Johnson was noted for his work trying to create more agricultural shipping in the port after the grain industry’s peak in the late 1970s, and helping to keep Duluth from becoming nothing more than a residual port.
A Marine and later a graduate of the University of Minnesota’s Carlson School of Management, Johnson first learned about transportation and logistics growing up on a dairy farm in Carlton County and later working for the Junction Oasis truck stop in Carlton. The settings offered valuable and practical lessons, he said.
He called the Great Lakes “the fourth coast,” joining the East, West and Gulf coasts, but added it’s tough work generating business given that the lakes’ shipping industry largely shuts down part of the year.
“We need the best, as far as the best talent, to get the word out,” he said.
Now charged with drumming up business for a Port Authority that soon will feature a nearly $18 million refurbished dock for general and project cargoes, Ferguson is eager to help diversify the cargoes coming into the Duluth port.
She said she couldn’t yet talk about specifics, but she’s optimistic and said there are opportunities on the horizon. The new employees coming into the industry, she said, are bringing with them more skills when it comes to data crunching and analysis.
When asked to assess her own strengths, Ferguson said, “I’m someone who has always brought energy and enthusiasm to the table.”
A different view
Back aboard the Gott, Hammerberg was getting ready to go on duty in the pilothouse.
“I’m the one in the front window, piloting the vessel - when to turn, what (coordinates) to steer on,” she said, “On the river, the captain still stands by.”
Hammerberg graduated in 2009 from Duluth East before attending the Great Lakes Maritime Academy in Traverse City, Mich. Whereas programs like the major at UWS will produce the next generation of managers, the maritime academies located near ports across the country will train its operators.
Job placement is nearly 100 percent out of the Great Lakes Maritime Academy, Hammerberg said, recalling the vessel operating companies and unions that would come to the academy and pitch their opportunities to the next wave of seafarers.
Following a mandatory sea project in the summer of 2014, Hammerberg graduated and chose to go to work for the Duluth-based Great Lakes Fleet, now owned by CN, because it stood out as a good fit for her. She’s spent little time back home in Duluth since - one of the trade-offs for a life on the water.

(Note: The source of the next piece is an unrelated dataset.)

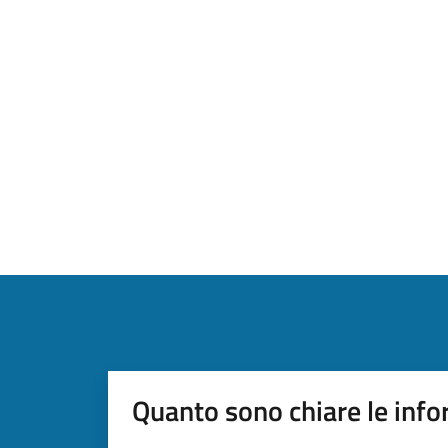
Quanto sono chiare le info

“I live on the boat more often than anything else,” she said. “You learn to see the world from a different point of view from what a lot of people see. When you’re away you fully appreciate being home. You don’t take a lot of the things for granted that people normally do.”
Hammerberg recently got engaged to another graduate of the maritime academy and together they’re going to make a home base out of Traverse City.

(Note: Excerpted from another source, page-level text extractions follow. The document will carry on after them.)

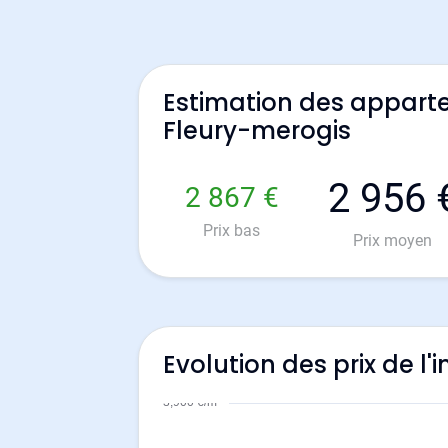
Estimation des appart
Fleury-merogis
2 956 
2 867 €
Prix bas
Prix moyen
Evolution des prix de l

Looking out at Zug Island, she resisted the temptation to go ashore. There are safer places.
Asked about the maritime industry’s future when it comes to filling its wave of retirees, Hammerberg stuck to her specialty.
“Honestly, I’m not 100 percent positive,” she said. “A lot of companies are changing and trying to become more efficient. But the office deals with all the numbers. Me, personally, as third mate, I’m keeping it running.”